Larry Sanger proposes a fine distinction between knowledge that is useful and knowledge that is reliable, and there is no question that Wikipedia beats every other source when it comes to breadth, efficiency, and accessibility. Yet the site’s virtues are also liabilities….Wikipedia remains a lumpy work in progress. The entries can read as though they had been written by a seventh grader: clarity and concision are lacking; the facts may be sturdy, but the connective tissue is either anemic or absent; and citation is hit or miss. Wattenberg and Viégas, of I.B.M., note that the vast majority of Wikipedia edits consist of deletions and additions rather than of attempts to reorder paragraphs or to shape an entry as a whole….I asked Cauz for an analogy with which to compare Britannica and Wikipedia. “Wikipedia is to Britannica as ‘American Idol’ is to the Juilliard School,” he e-mailed me the next day. A few days later, Wales also chose a musical metaphor. “Wikipedia is to Britannica as rock and roll is to easy listening,” he suggested. “It may not be as smooth, but it scares the parents and is a lot smarter in the end.”

  • Nick Ansted’s live-blogged accounting of John Palfrey’s lecture on Zittrain’s Theory of Generativity. “The crowd,” wrote Ansted, “might be an elite community, such as the open source community or the blogging community. Do their views reflect everyone else’s? How mass can the crowd really be?” Later, John expanded on those thoughts in a chat: 1) how can we structure “new digital institutions” well so as to get the most out of the wisdom of the crowds but also recognize its limitations and 2) how [do we] establish appeals processes when these new types of institutions (even the most distributed ones) get it wrong
  • The conversation between Chris Anderson and Lee Gomes, nicely summarized by Nicholas Carr here and here.
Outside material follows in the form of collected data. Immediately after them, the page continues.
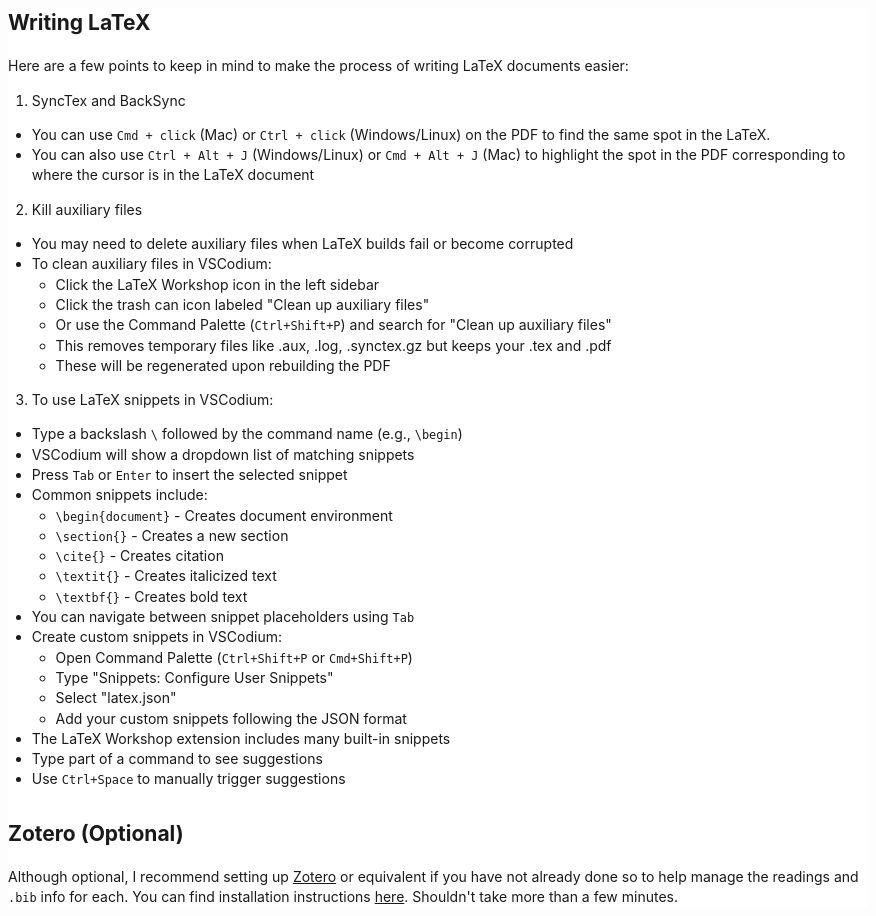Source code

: ## Writing LaTeX

Here are a few points to keep in mind to make the process of writing LaTeX documents easier:

1. SyncTex and BackSync
  - You can use `Cmd + click` (Mac) or `Ctrl + click` (Windows/Linux) on the PDF to find the same spot in the LaTeX.
  - You can also use `Ctrl + Alt + J` (Windows/Linux) or `Cmd + Alt + J` (Mac) to highlight the spot in the PDF corresponding to where the cursor is in the LaTeX document
2. Kill auxiliary files
 - You may need to delete auxiliary files when LaTeX builds fail or become corrupted
 - To clean auxiliary files in VSCodium:
   - Click the LaTeX Workshop icon in the left sidebar
   - Click the trash can icon labeled "Clean up auxiliary files"
   - Or use the Command Palette (`Ctrl+Shift+P`) and search for "Clean up auxiliary files"
   - This removes temporary files like .aux, .log, .synctex.gz but keeps your .tex and .pdf
   - These will be regenerated upon rebuilding the PDF
3. To use LaTeX snippets in VSCodium:
  - Type a backslash `\` followed by the command name (e.g., `\begin`)
  - VSCodium will show a dropdown list of matching snippets
  - Press `Tab` or `Enter` to insert the selected snippet
  - Common snippets include:
    - `\begin{document}` - Creates document environment
    - `\section{}` - Creates a new section
    - `\cite{}` - Creates citation
    - `\textit{}` - Creates italicized text
    - `\textbf{}` - Creates bold text
  - You can navigate between snippet placeholders using `Tab`
  - Create custom snippets in VSCodium:
    - Open Command Palette (`Ctrl+Shift+P` or `Cmd+Shift+P`)
    - Type "Snippets: Configure User Snippets"
    - Select "latex.json"
    - Add your custom snippets following the JSON format
  - The LaTeX Workshop extension includes many built-in snippets
  - Type part of a command to see suggestions
  - Use `Ctrl+Space` to manually trigger suggestions

## Zotero (Optional)

Although optional, I recommend setting up [Zotero](https://www.zotero.org/) or equivalent if you have not already done so to help manage the readings and `.bib` info for each.
You can find installation instructions [here](https://github.com/benbrastmckie/VSCodium/blob/master/docs/zotero.md).
Shouldn't take more than a few minutes.
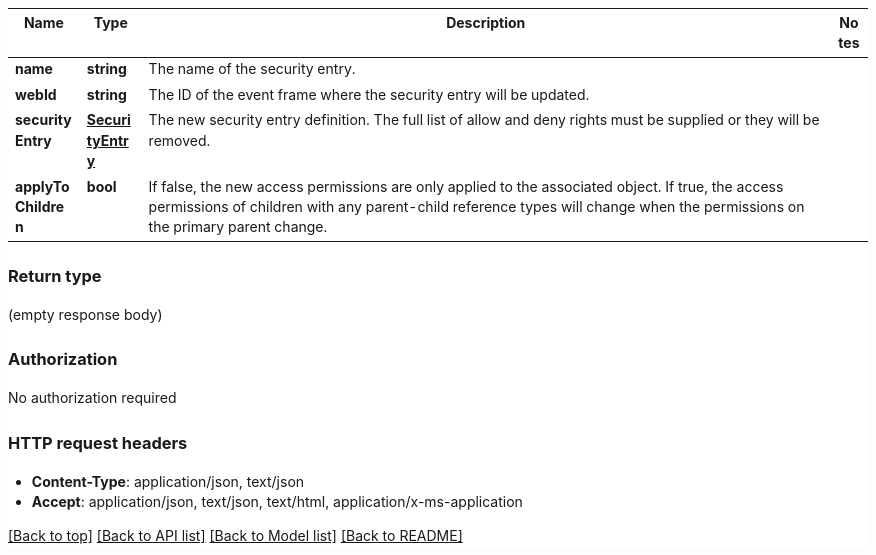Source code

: Name | Type | Description  | Notes
------------- | ------------- | ------------- | -------------
 **name** | **string**| The name of the security entry. | 
 **webId** | **string**| The ID of the event frame where the security entry will be updated. | 
 **securityEntry** | [**SecurityEntry**](SecurityEntry.md)| The new security entry definition. The full list of allow and deny rights must be supplied or they will be removed. | 
 **applyToChildren** | **bool**| If false, the new access permissions are only applied to the associated object. If true, the access permissions of children with any parent-child reference types will change when the permissions on the primary parent change. | 

### Return type

 (empty response body)

### Authorization

No authorization required

### HTTP request headers

 - **Content-Type**: application/json, text/json
 - **Accept**: application/json, text/json, text/html, application/x-ms-application

[[Back to top]](#) [[Back to API list]](../README.md#documentation-for-api-endpoints) [[Back to Model list]](../README.md#documentation-for-models) [[Back to README]](../README.md)

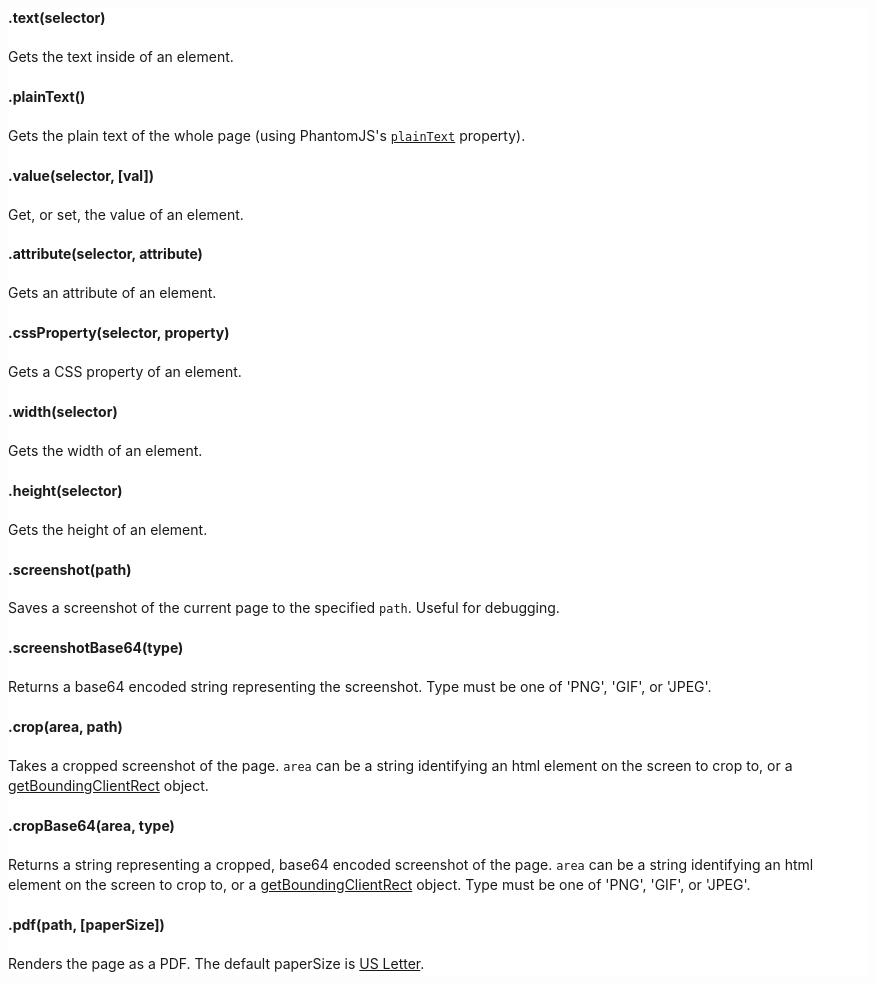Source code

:#### .text(selector)

Gets the text inside of an element.

#### .plainText()

Gets the plain text of the whole page (using PhantomJS's [`plainText`](http://phantomjs.org/api/webpage/property/plain-text.html) property).

#### .value(selector, \[val\])

Get, or set, the value of an element.

#### .attribute(selector, attribute)

Gets an attribute of an element.

#### .cssProperty(selector, property)

Gets a CSS property of an element.

#### .width(selector)

Gets the width of an element.

#### .height(selector)

Gets the height of an element.

#### .screenshot(path)

Saves a screenshot of the current page to the specified `path`.
Useful for debugging.

#### .screenshotBase64(type)

Returns a base64 encoded string representing the screenshot.
Type must be one of 'PNG', 'GIF', or 'JPEG'.

#### .crop(area, path)

[getBoundingClientRect]: https://developer.mozilla.org/en-US/docs/Web/API/Element/getBoundingClientRect
Takes a cropped screenshot of the page.
`area` can be a string identifying an html element on the screen to crop to,
or a [getBoundingClientRect][] object.

#### .cropBase64(area, type)

Returns a string representing a cropped, base64 encoded screenshot of the page.
`area` can be a string identifying an html element on the screen to crop to,
or a [getBoundingClientRect][] object.
Type must be one of 'PNG', 'GIF', or 'JPEG'.

#### .pdf(path, \[paperSize\])

[US Letter]: <http://en.wikipedia.org/wiki/Letter_%28paper_size%29>
Renders the page as a PDF.
The default paperSize is [US Letter][].


[cookies.txt]: <http://www.cookiecentral.com/faq/#3.5>
[phantom keys]: <https://github.com/ariya/phantomjs/commit/cab2635e66d74b7e665c44400b8b20a8f225153a>
[the full callbacks list for phantomjs]: <https://github.com/ariya/phantomjs/wiki/API-Reference-WebPage#callbacks-list>
[co]: <https://github.com/tj/co>
[Mocha]: <http://visionmedia.github.io/mocha/>
[Should]: <https://github.com/shouldjs/should.js>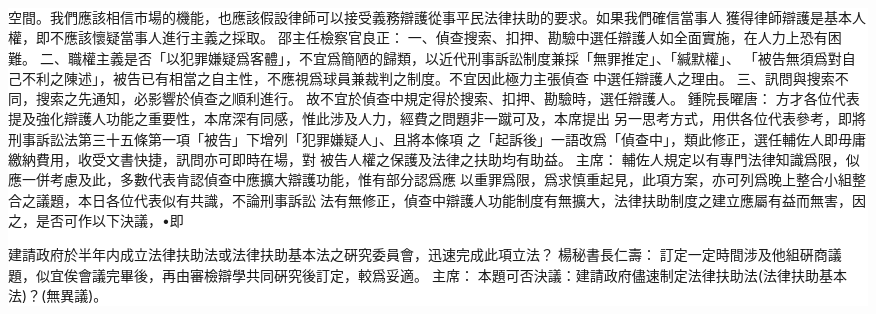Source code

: 空間。我們應該相信市場的機能，也應該假設律師可以接受義務辯護從事平民法律扶助的要求。如果我們確信當事人
獲得律師辯護是基本人權，即不應該懷疑當事人進行主義之採取。
邵主任檢察官良正：
一、偵查搜索、扣押、勘驗中選任辯護人如全面實施，在人力上恐有困難。
二、職權主義是否「以犯罪嫌疑爲客體」，不宜爲簡陋的歸類，以近代刑事訴訟制度兼採「無罪推定」、「緘默權」、
「被告無須爲對自己不利之陳述」，被告已有相當之自主性，不應視爲球員兼裁判之制度。不宜因此極力主張偵查
中選任辯護人之理由。
三、訊問與搜索不同，搜索之先通知，必影響於偵查之順利進行。
故不宜於偵查中規定得於搜索、扣押、勘驗時，選任辯護人。
鍾院長曜唐：
方才各位代表提及強化辯護人功能之重要性，本席深有同感，惟此涉及人力，經費之問題非一蹴可及，本席提出
另一思考方式，用供各位代表參考，即將刑事訴訟法第三十五條第一項「被告」下增列「犯罪嫌疑人」、且將本條項
之「起訴後」一語改爲「偵查中」，類此修正，選任輔佐人即毋庸繳納費用，收受文書快捷，訊問亦可即時在場，對
被告人權之保護及法律之扶助均有助益。
主席：
輔佐人規定以有專門法律知識爲限，似應一併考慮及此，多數代表肯認偵查中應擴大辯護功能，惟有部分認爲應
以重罪爲限，爲求慎重起見，此項方案，亦可列爲晚上整合小組整合之議題，本日各位代表似有共識，不論刑事訴訟
法有無修正，偵查中辯護人功能制度有無擴大，法律扶助制度之建立應屬有益而無害，因之，是否可作以下決議，•即


建請政府於半年内成立法律扶助法或法律扶助基本法之硏究委員會，迅速完成此項立法？
楊秘書長仁壽：
訂定一定時間涉及他組硏商議題，似宜俟會議完畢後，再由審檢辯學共同硏究後訂定，較爲妥適。
主席：
本題可否決議：建請政府儘速制定法律扶助法(法律扶助基本法)？(無異議)。
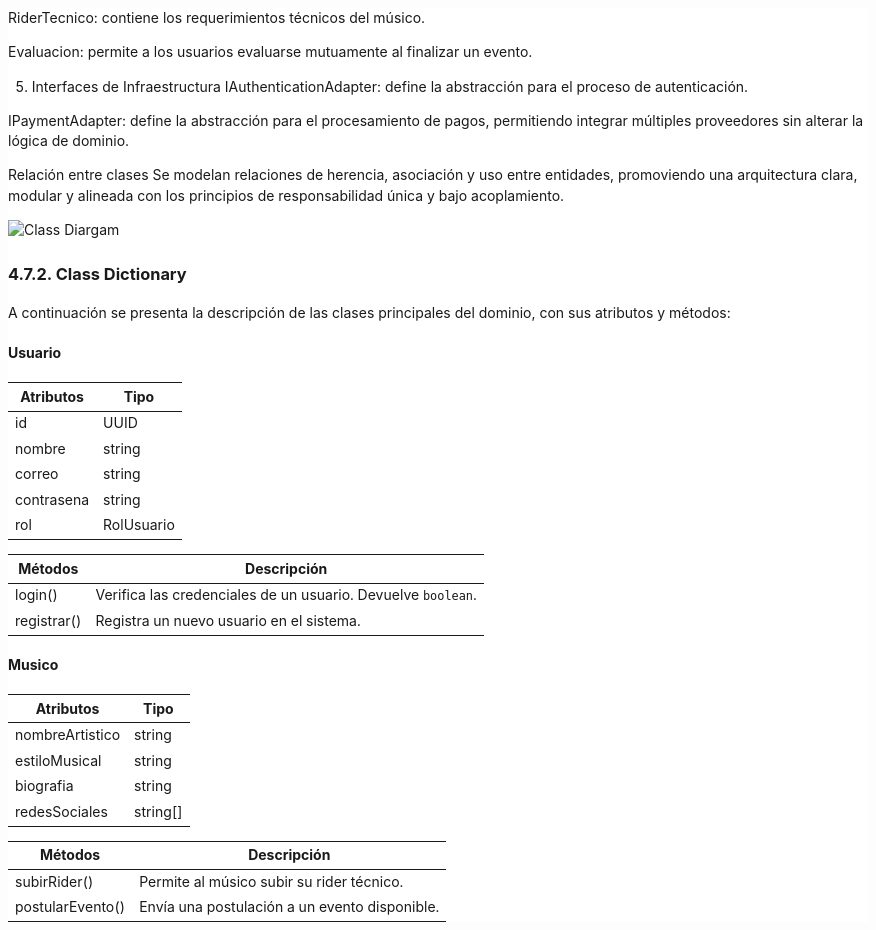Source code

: RiderTecnico: contiene los requerimientos técnicos del músico.

Evaluacion: permite a los usuarios evaluarse mutuamente al finalizar un evento.

5. Interfaces de Infraestructura
IAuthenticationAdapter: define la abstracción para el proceso de autenticación.

IPaymentAdapter: define la abstracción para el procesamiento de pagos, permitiendo integrar múltiples proveedores sin alterar la lógica de dominio.

Relación entre clases
Se modelan relaciones de herencia, asociación y uso entre entidades, promoviendo una arquitectura clara, modular y alineada con los principios de responsabilidad única y bajo acoplamiento.

![Class Diargam](../../assets/Class_Diagram.png)

### 4.7.2. Class Dictionary

A continuación se presenta la descripción de las clases principales del dominio, con sus atributos y métodos:

#### Usuario
| Atributos  | Tipo       |
| ---------- | ---------- |
| id         | UUID       |
| nombre     | string     |
| correo     | string     |
| contrasena | string     |
| rol        | RolUsuario |

| Métodos     | Descripción                                                  |
| ----------- | ------------------------------------------------------------ |
| login()     | Verifica las credenciales de un usuario. Devuelve `boolean`. |
| registrar() | Registra un nuevo usuario en el sistema.                     |

#### Musico
| Atributos       | Tipo     |
| --------------- | -------- |
| nombreArtistico | string   |
| estiloMusical   | string   |
| biografia       | string   |
| redesSociales   | string[] |

| Métodos          | Descripción                                   |
| ---------------- | --------------------------------------------- |
| subirRider()     | Permite al músico subir su rider técnico.     |
| postularEvento() | Envía una postulación a un evento disponible. |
Carr’s conclusion, in the former post: “Anderson’s Long Tail theory explains a lot about how the Internet has influenced markets, but the true extent of the Long Tail and its impact remains to be seen.”
  • The lack of reserve with which many otherwise smart and skeptical Internet thinkers uncritically received Pew’s latest research on blogs. The study was largely based on data taken from a survey of 230 bloggers. Its authors, Amanda Lenhart [one of my blog authorities, to be sure] and Susannah Fox, raised such methodological caveats on page 1 of the study, but few of those who summarized and praised it made note of facts such as the relatively high margin of error of +/- 7%.
  • Dead 2.0’s reminder to “ keep your reality hat on, you might need it, because there’s a lot of hype, and seeing through the haze is not always easy.”
  • An inane, borderline offensive essay, What Shamu Taught Me, dominated the Times most e-mailed list for weeks. Jack Shafer (via Romenesko) explored reasons for its popularity.

 

 

blogging is not writing. For example, it’s easy to be loved as a blogger….[R]eal writing, however, writing meant to last, … involves articulating a perspective that is not just reactive to yesterday’s moves in a conversation.

I found much of the criticism Lanier’s piece generated to be rather over-blown, and tend to agree with Jimmy Wales’ response:

My response is quite simple: this alleged “core belief” ["that whatever problems exist in the wiki will be incrementally corrected as the process unfolds,"] is not one which is held by me, nor as far as I know, by any important or prominent Wikipedians. Nor do we have any particular faith in collectives or collectivism as a mode of writing. Authoring at Wikipedia, as everywhere, is done by individuals exercising the judgment of their own minds.

And from Chris Lydon, channeling Emerson (imagine that !):

Away with this hurrah of masses, and let us have the considerate vote of single men spoken on their honor and their conscience.